Hollywood studios are escalating their concerns over artificial intelligence, with the Motion Picture Association (MPA) issuing a strong rebuke of ByteDance’s newly launched AI video generation tool, Seedance 2.0, alleging “unauthorized use of U.S. Copyrighted works on a massive scale.” The complaint, issued Thursday, centers on the platform’s ability to rapidly create realistic video clips from text, image, video and audio prompts.
Charles Rivkin, chairman and CEO of the MPA, stated that ByteDance is “disregarding well-established copyright law that protects the rights of creators and underpins millions of American jobs” by launching a service lacking “meaningful safeguards against infringement.” The MPA is demanding ByteDance immediately cease its infringing activity.

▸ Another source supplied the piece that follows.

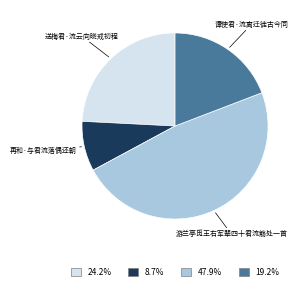

Does any single category account for the majority?

No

The launch of Seedance 2.0, available through ByteDance’s Dreamina AI platform and AI assistant Doubao, has already sparked alarm within the filmmaking community. Visual effects artist and writer-director Ruairi Robinson posted a clip to X generated from a two-line prompt depicting a fight between Tom Cruise and Brad Pitt, commenting on the potential implications for the industry. Rhett Reese, writer of features including Deadpool & Wolverine, shared Robinson’s clip, expressing concern over the tool’s professional quality and the potential consequences for Hollywood.
Seedance 2.0 is capable of generating clips up to 15 seconds in duration and, according to ByteDance, represents a “substantial leap in generation quality,” with improvements in physical accuracy, visual realism, and controllability, making it suitable for “industrial-grade creation scenarios.” However, the MPA asserts that the service is already being used to replicate copyrighted material. Examples cited include remixes of Avengers: Endgame and a scene from Friends featuring otters instead of the original actors.

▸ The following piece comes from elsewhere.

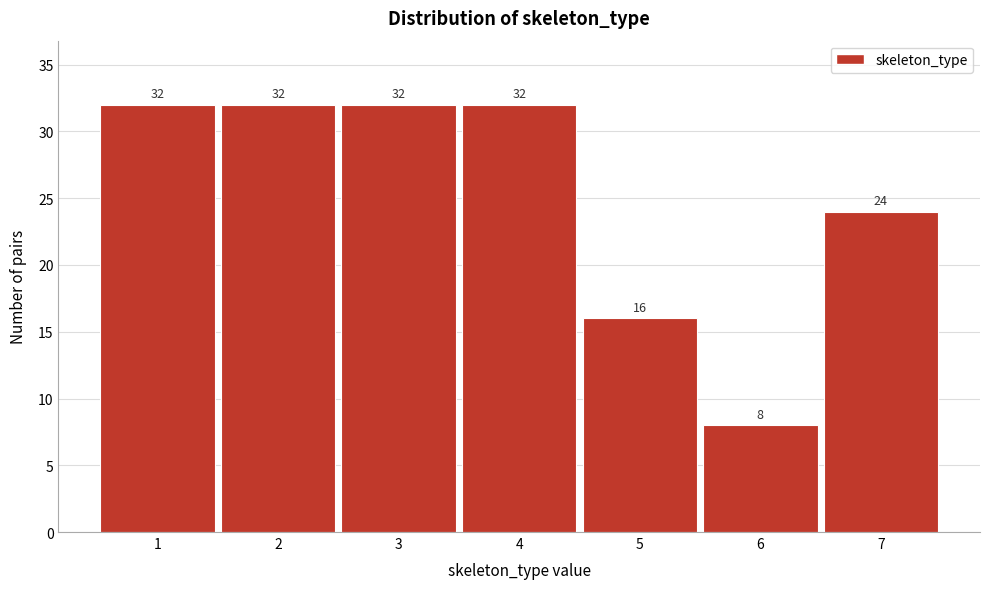

Reading right to left, extract all data points from this chart.

7=24	6=8	5=16	4=32	3=32	2=32	1=32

The controversy surrounding Seedance 2.0 arrives as studios grapple with the broader implications of AI-generated content. In October, studios raised similar concerns after OpenAI introduced Sora 2, a service capable of generating works featuring copyrighted characters, prompting OpenAI to implement recent restrictions. ByteDance’s U.S. Operations were recently spun off into a separate joint venture following the passage of a law requiring divestiture, adding another layer of complexity to the situation.
As of Friday, ByteDance had not issued a public response to the MPA’s allegations. The MPA has not specified what legal or regulatory steps it intends to pursue beyond demanding a cessation of infringing activity.